Bien comprendre la problématique genre

Publié le mercredi 15 août 2012

Par Germain B. Nama

 

L’Association des Professionnelles Africaines de la Communication (APAC) est à la peine depuis des années pour donner vie au concept genre dans le secteur des médias. L’enfer est pavé de bonnes intentions dit-on et les responsables de l’APAC n’en sont que plus conscientes, tant le fossé entre la réalité et le discours est abyssal. C’est sans doute la raison pour laquelle elles ont décidé d’accélérer la dynamique en faveur du genre en créant le prix FEMEDIA. Quelle est l’image de la femme véhiculée dans les médias, celle-ci est-elle positive ou négative ? Quelle est la représentation de la femme dans les médias en termes de quantité mais aussi de qualité ?

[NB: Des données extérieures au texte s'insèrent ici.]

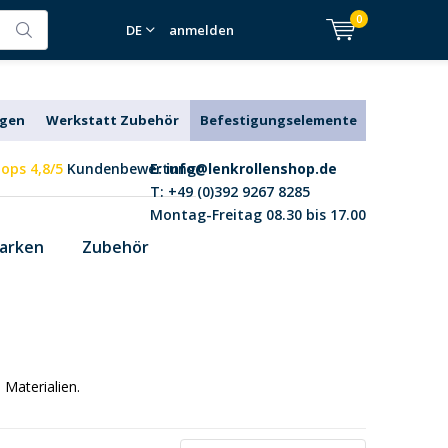
0
DE
anmelden
agen
Werkstatt Zubehör
Befestigungselemente
ops 4,8/5
Kundenbewertung
E:
info@lenkrollenshop.de
T: +49 (0)392 9267 8285
Montag-Freitag 08.30 bis 17.00
arken
Zubehör
 Materialien.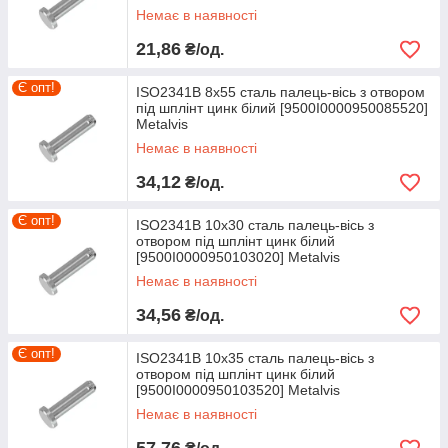
Немає в наявності
21,86
₴/од.
Є опт!
ISO2341B 8х55 сталь палець-вісь з отвором
під шплінт цинк білий [9500I0000950085520]
Metalvis
Немає в наявності
34,12
₴/од.
Є опт!
ISO2341B 10х30 сталь палець-вісь з
отвором під шплінт цинк білий
[9500I0000950103020] Metalvis
Немає в наявності
34,56
₴/од.
Є опт!
ISO2341B 10х35 сталь палець-вісь з
отвором під шплінт цинк білий
[9500I0000950103520] Metalvis
Немає в наявності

Ces interrogations ne sont pas fortuites. Elles ne tiennent pas non plus à des effets de mode. Les rapports entre les sexes ne sont pas des rapports innés. Ils relèvent de constructions socio-historiques. Cependant, bien que socialisés, ils ne demeurent pas moins le produit de rapports de force. Etablis au départ par la force du muscle, la tradition puis la politique ont constitué par la suite les différents moments ou les différentes facettes du processus de socialisation. Malgré les progrès enregistrés, nous sommes encore loin de l’équité souhaitable dans la répartition des positions et des rôles.

 

Il ne s’agit pas d’une simple question formelle. Il s’agit plutôt de créer les meilleures conditions psychologiques et sociales capables de nous conduire vers une société de progrès véritable. Rester ou sortir de la problématique du rapport des forces entre sexes ? La question semble avoir été à peu près tranchée, du moins théoriquement. Notre loi fondamentale consacre en effet l’égalité des sexes, mais il faut encore se battre pour que ce droit ne soit pas une simple ligne d’horizon. Le constat aujourd’hui est peu glorieux, au point que l’on se trouve obligé de renforcer la législation dans le sens d’une discrimination positive en faveur de la femme. Des initiatives telles que le prix FEMEDIA participent de cet effort global pour faire bouger les choses, à commencer par les esprits. Il faut reconnaitre que si le changement est si lent, c’est parce que les mentalités sont encore dominées par des préjugés sexistes.

 

Il n’est pas facile à l’homme de renoncer à une position de pouvoir même illusoire. Quant à la femme, bien que défavorisée dans la relation sexiste, elle n’en est pas moins convaincue que sa situation relève de l’ordre des choses, un ordre conforme à l’ordonnancement naturel voulu par le Maître du temps. C’est cela la quadrature du cercle. D’où la nécessité de revoir notre conception du genre qui confine bien souvent au féminisme. En effet, il ne suffira pas de renverser la barre pour rétablir l’équité. Il n’est point besoin de construire une image idyllique de la femme pour fonder la légitimité du changement.

 

La femme n’est ni inférieure ni supérieure à l’homme. Ce sont des êtres qui se complètent parfaitement. Il s’agit donc de donner une chance à cette complémentarité à travers des rapports sociaux plus équilibrés et donc plus porteurs de développement. Et pour cela le discours doit cesser d’être théorique.

 

Il s’agit aujourd’hui d’affirmer une volonté forte par des mesures concrètes. Et puisqu’il est admis que le plus gros obstacle au changement est psychologique, les médias se voient investis d’une grande responsabilité. Malheureusement les professionnels de la plume n’ont pas forcément une bonne compréhension de la question genre.

 

A l’instar de notre parlement, il y a peut-être nécessité à créer dans chaque rédaction un caucus genre, suffisamment outillé pour induire des changements dans l’approche rédactionnelle de nos organes.

 

Mais il ne faut pas se voiler la face. On aura besoin ici encore de l’aide de l’Etat pour booster ces changements, notamment par une politique incitative favorable à la présence des femmes dans les médias, qu’ils soient publics ou privés. C’est un grand chantier qui s’ouvre devant nous et il faut de la détermination et du courage pour le conduire à bien.